One might say that genocide has been expressed in two forms: one hard with guns and bullets and the other soft, though no less killing with cultural and political weapons meant to rob Indians of their identities, languages and religious practices.

Bumper stickers read, “The only good Indian is a dead Indian,” “Save a deer. Shoot an Indian” and “Too bad Custer Ran Out of Bullets.”  During McCarthyism, Indians were excoriated as communist and socialist and more recently as terrorists. Rosier cites the case of a celebrated Korean War veteran who was denied burial in a Sioux City, Iowa cemetery because, as a Native American, his remains were verboten.

Until 2023, the California College of the Law was named after Serranus Clinton Hastings, a lawyer, rancher and the chief justice of the California Supreme Court who led murderous campaigns against Indians in Mendocino County.

Battles have been fought in courtrooms and schools, in Hollywood studios where Indians have been caricatured and at sports stadiums where teams have been called “Redskins” and fans have practiced the “tomahawk chop.” Recent American political figures including Reagan and Schwarzenegger have not been more enlightened than Washington, Jefferson, and Jackson.

California Governor, Schwarzenegger, the billionaire son of an Austrian-born Nazi, complained that Indians “were ripping off” white people when the exact opposite was true. An article titled “Arnold Schwarzenegger Girds for Indian War” quoted him as saying, “It’s time the Indians pay their fair share.” Rosier points out that California Indians with casinos deposited “$350 million in the state’s general fund and helped to eliminate the state’s budget deficit.”

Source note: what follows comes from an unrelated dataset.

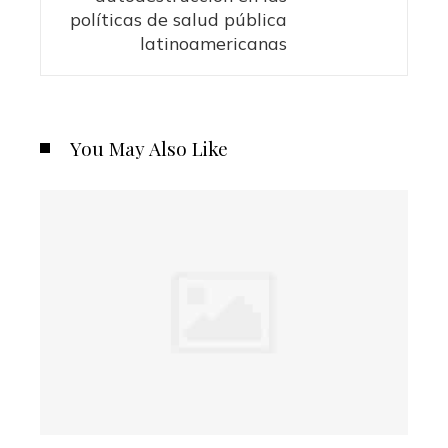
políticas de salud pública
latinoamericanas
You May Also Like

Rosier makes it clear that Indians share a common history, collective struggles and shared goals, though he also writes that “to generalize accurately about the whole spectrum of Indian concerns is impossible.” He points out that Native Americans are Democrats, Republicans, Socialists and apolitical, that they are Quakers, Baptists, Catholics, Protestants and “practitioners of their traditional religions.”  He adds that “In 2024, over nine million Native American and Alaska Native citizens of 574 federally recognized Indigenous nations lived on 334 reservations in thirty-five states and in small towns, suburbs and cities in all fifty states.”

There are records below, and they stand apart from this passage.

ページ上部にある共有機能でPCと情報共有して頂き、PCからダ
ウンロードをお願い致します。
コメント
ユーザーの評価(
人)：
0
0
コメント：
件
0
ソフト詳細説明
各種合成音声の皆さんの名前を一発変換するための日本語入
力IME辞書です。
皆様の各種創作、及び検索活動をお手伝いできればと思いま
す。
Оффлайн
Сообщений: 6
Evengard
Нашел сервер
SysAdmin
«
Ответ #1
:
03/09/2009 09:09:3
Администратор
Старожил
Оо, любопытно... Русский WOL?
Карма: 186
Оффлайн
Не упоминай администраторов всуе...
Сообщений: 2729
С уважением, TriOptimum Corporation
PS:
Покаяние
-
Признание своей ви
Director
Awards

I remember a talk by Greg Sarris, an author, a friend, a colleague at Sonoma State University and the chairman of the Federated Indians of Graton Rancheria, a tribe he helped to create. A member of the audience raised his hand, and, when Greg called on him, he asked “What do Indians think of Bill Clinton?” Greg smiled and replied, “I can’t speak for all Indians and not even for all the Indians in my tribe.” He also noted that to be an Indian was a choice and not something determined by blood or DNA. It was a matter of personal cultural identity.

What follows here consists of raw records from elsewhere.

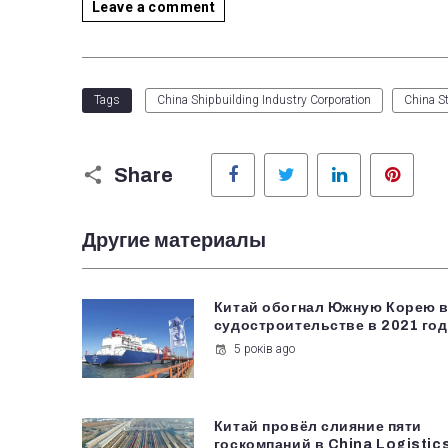
Leave a comment
Tags
China Shipbuilding Industry Corporation
China St
Facebook
Twitter
LinkedIn
Pinter
Share
Другие материалы
Китай обогнал Южную Корею 
судостроительстве в 2021 год
5 років ago
Китай провёл слияние пяти
госкомпаний в China Logistic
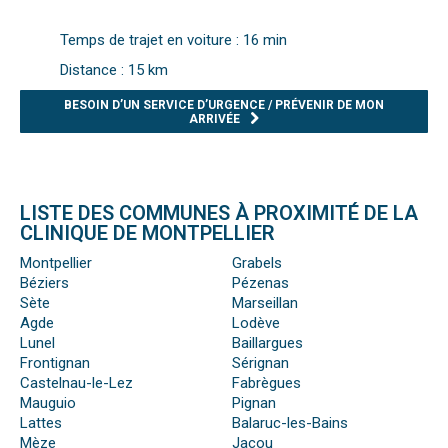
Temps de trajet en voiture : 16 min
Distance : 15 km
BESOIN D’UN SERVICE D’URGENCE / PRÉVENIR DE MON
ARRIVÉE
LISTE DES COMMUNES À PROXIMITÉ DE LA
CLINIQUE DE MONTPELLIER
Montpellier
Grabels
Béziers
Pézenas
Sète
Marseillan
Agde
Lodève
Lunel
Baillargues
Frontignan
Sérignan
Castelnau-le-Lez
Fabrègues
Mauguio
Pignan
Lattes
Balaruc-les-Bains
Mèze
Jacou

Rosier writes extensively about who is and who isn’t an Indian and how that’s determined today. Indeed, different tribes have adopted different methods; no longer is there an easy road to membership in a tribe. There’s also no one single way to defend Indian culture and identity. ”Native Americans,” Rosier explains, “will tenaciously defend the legal, political and cultural boundaries of their sovereignty using every means available to American citizens: voting, protesting, petitioning, lobbying, marching and litigating.”

One might add that they will occupy islands like Alcatraz,  towns like Wounded Knee and reservations like Standing Rock where Indians and their supporters gathered in 2016 and 2017 to protest the construction of the Dakota Access Pipeline. The good news or at least one of them is that between 1990 and 2000, the Indian population increased by over 1 million. No longer can one say that Indians are “retiring,” “invisible” and “vanishing” as though that was a choice they made. Natives are here to stay.

“The world begins at a kitchen table. No matter what, we must eat to live,” the inimitable poet Joy Harjo (Mvskoke/Creek) writes in “Perhaps the World Ends Here,” which seems to honor survival and joy in an impossible world. Harjo adds, “Perhaps the world will end at the kitchen table, while we are laughing and crying, eating of the last sweet bite.”

Jonah Raskin is the author of Beat Blues, San Francisco, 1955.